If conditions seem right for transplanting, make sure we’re not expecting a storm in the next couple days. Fierce winds and rains are not good for plants that haven’t established their roots or strengthened their stems.
Direct-seeded plants will also be affected by weather as they grow, but they won’t have that period of adjustment to new conditions. Just make sure the soil is warm enough and no frosts are in the forecast before you seed.
Gardener Effort and Risk Tolerance
If you’re willing to take a chance on putting in your plants early, I can’t stop you. Just be prepared for some extra effort. If a cold snap appears in the forecast, be ready to run out and cover your cold-sensitive plants: you can use a heavy row cover, an old bedsheet, whatever you have on hand. Temperatures in the low 30s will require blankets or plastic sheets. You may want to use some of the many tomato-protection devices on the market when you put plants in (they don’t have to be tomatoes, just whatever you want to keep safe), but remember that when the temperature soars you’ll need to give those plants some air or they may get too hot. And make sure that your plants have enough support in case it’s windy.

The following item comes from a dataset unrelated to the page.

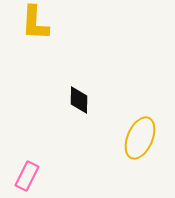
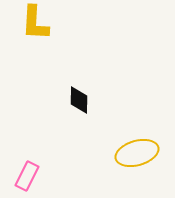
yellow ellipse: moved 3 px left, 15 px down; rotated 51 degrees clockwise
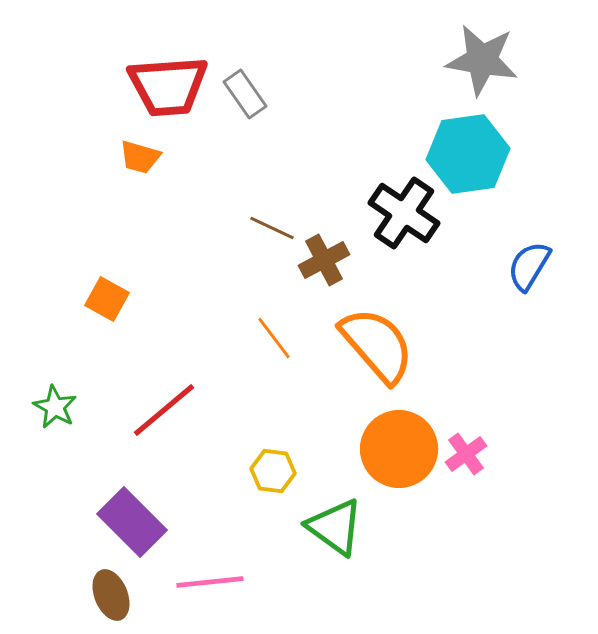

Jumping the season can be fun, but it can also lead to disappointment and the search for more seeds or transplants, so plant with care.
Here are some plants that can be direct-seeded when the soil temperature is at least 60°, preferably 65°, and we’re not expecting a frost:
- Corn (but better warmer)
- Cucumbers (but better warmer)
- Greens such as amaranth and New Zealand spinach that prefer heat
If you missed seeding beets or Swiss chard earlier, you can still start them in May; they are fairly heat-tolerant. Radishes and turnips that will mature in under 40 days can also be started now. Lettuces and Asian greens that claim heat tolerance might prefer partial shade but can be grown until the hottest part of summer.
You should wait to direct-seed these plants until the soil has warmed to 70°:
- Malabar spinach
Tomato transplants will tolerate slightly cooler temperatures than tomatillos, peppers, eggplant, sweet potatoes, or any of the list immediately above.
Pretty soon we’ll be complaining about the heat, so enjoy early May even if it’s a time of frustration for eager gardeners.